* _Instructions for the task_: From the listing below, pull out all lines with "universities" in them.

* _Listed records_:

----

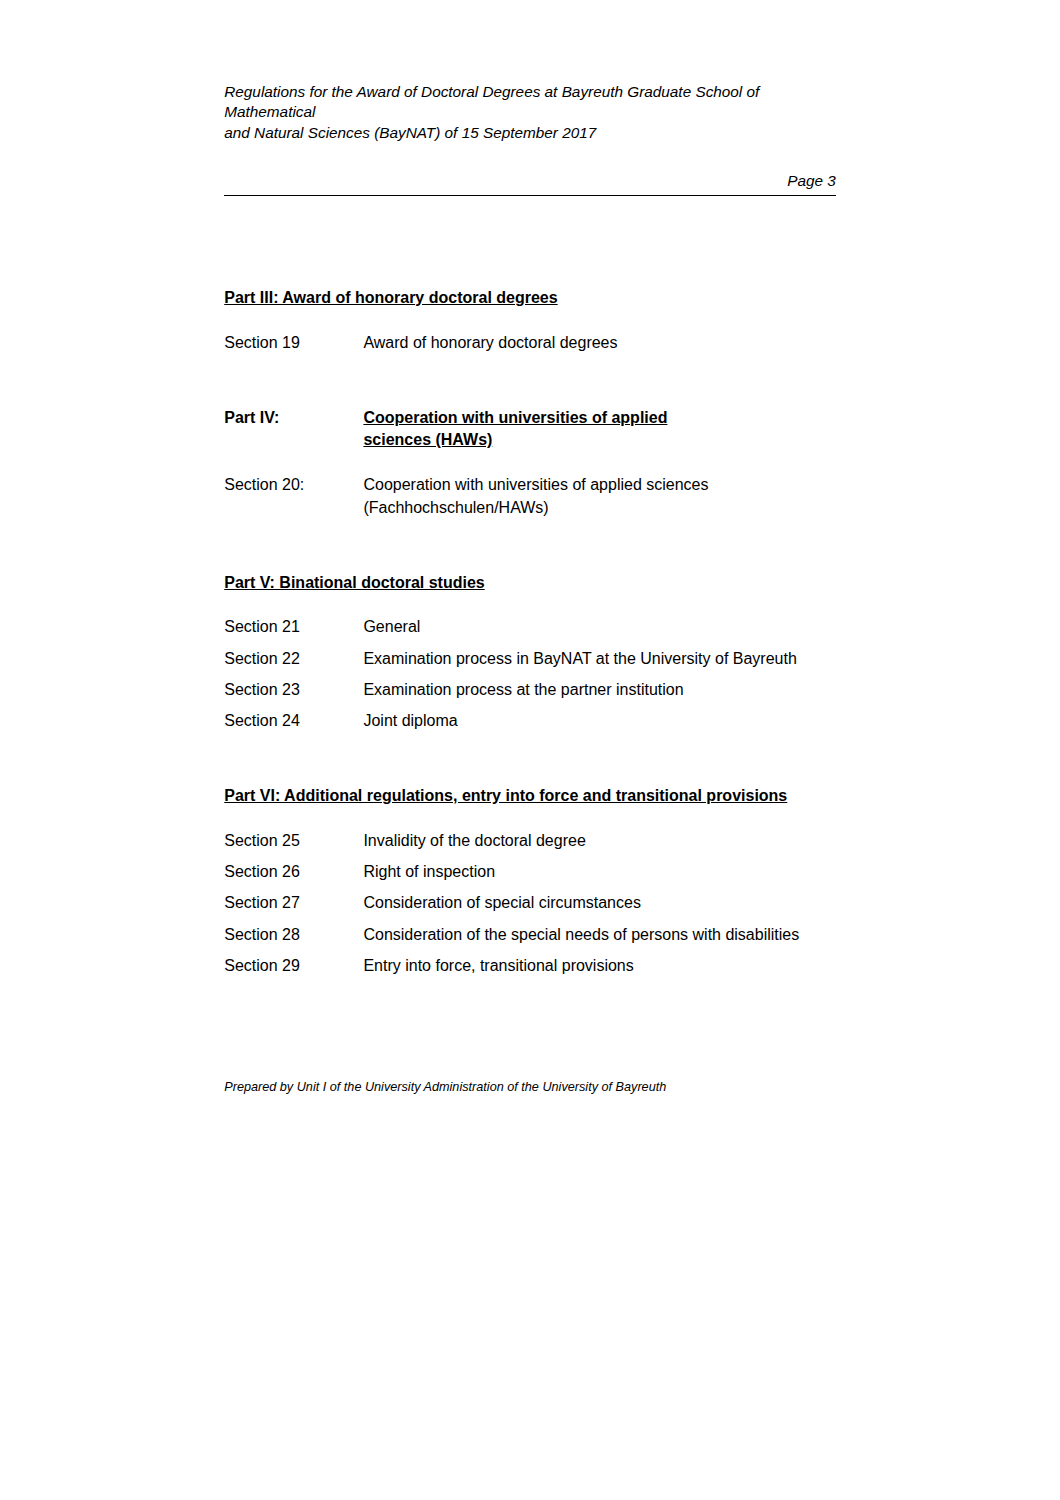Regulations for the Award of Doctoral Degrees at Bayreuth Graduate School of Mathematical
and Natural Sciences (BayNAT) of 15 September 2017
Page 3
Part III: Award of honorary doctoral degrees
Section 19 Award of honorary doctoral degrees
Part IV: Cooperation with universities of applied
sciences (HAWs)
Section 20: Cooperation with universities of applied sciences (Fachhochschulen/HAWs)
Part V: Binational doctoral studies
Section 21 General
Section 22 Examination process in BayNAT at the University of Bayreuth
Section 23 Examination process at the partner institution
Section 24 Joint diploma
Part VI: Additional regulations, entry into force and transitional provisions
Section 25 Invalidity of the doctoral degree
Section 26 Right of inspection
Section 27 Consideration of special circumstances
Section 28 Consideration of the special needs of persons with disabilities
Section 29 Entry into force, transitional provisions
Prepared by Unit I of the University Administration of the University of Bayreuth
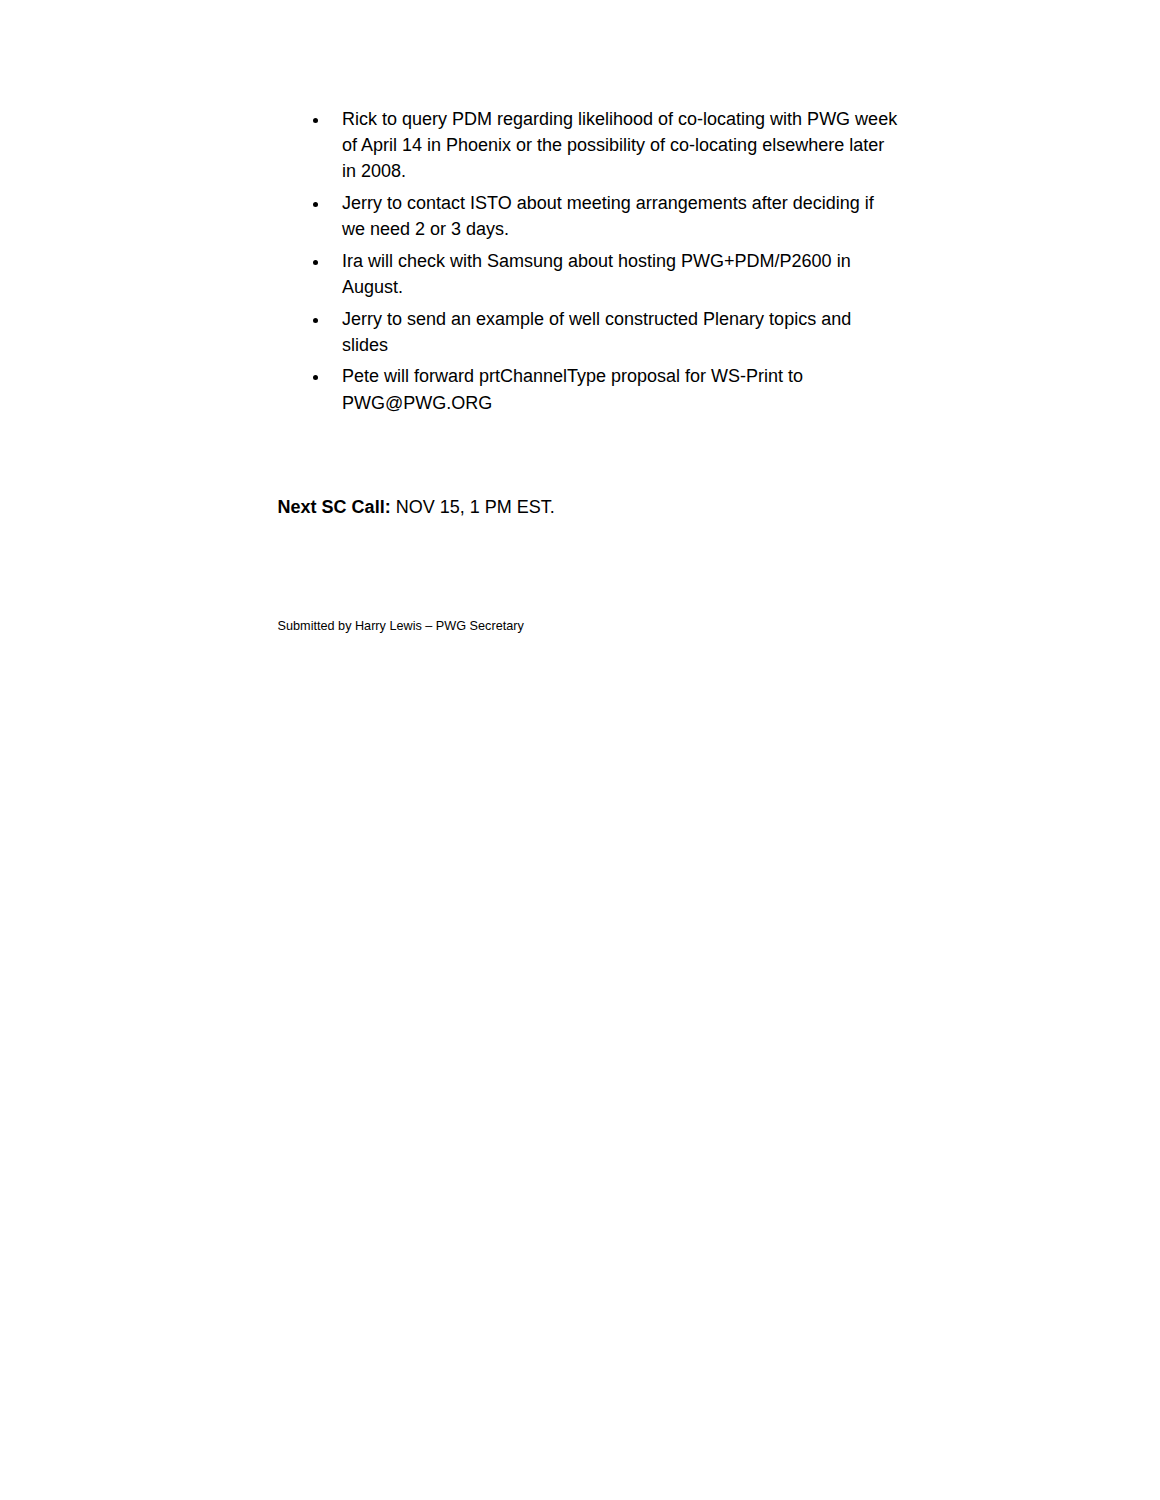Rick to query PDM regarding likelihood of co-locating with PWG week of April 14 in Phoenix or the possibility of co-locating elsewhere later in 2008.
Jerry to contact ISTO about meeting arrangements after deciding if we need 2 or 3 days.
Ira will check with Samsung about hosting PWG+PDM/P2600 in August.
Jerry to send an example of well constructed Plenary topics and slides
Pete will forward prtChannelType proposal for WS-Print to PWG@PWG.ORG
Next SC Call: NOV 15, 1 PM EST.
Submitted by Harry Lewis – PWG Secretary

----

* _Exercise response_:
Part IV: Cooperation with universities of applied
Section 20: Cooperation with universities of applied sciences (Fachhochschulen/HAWs)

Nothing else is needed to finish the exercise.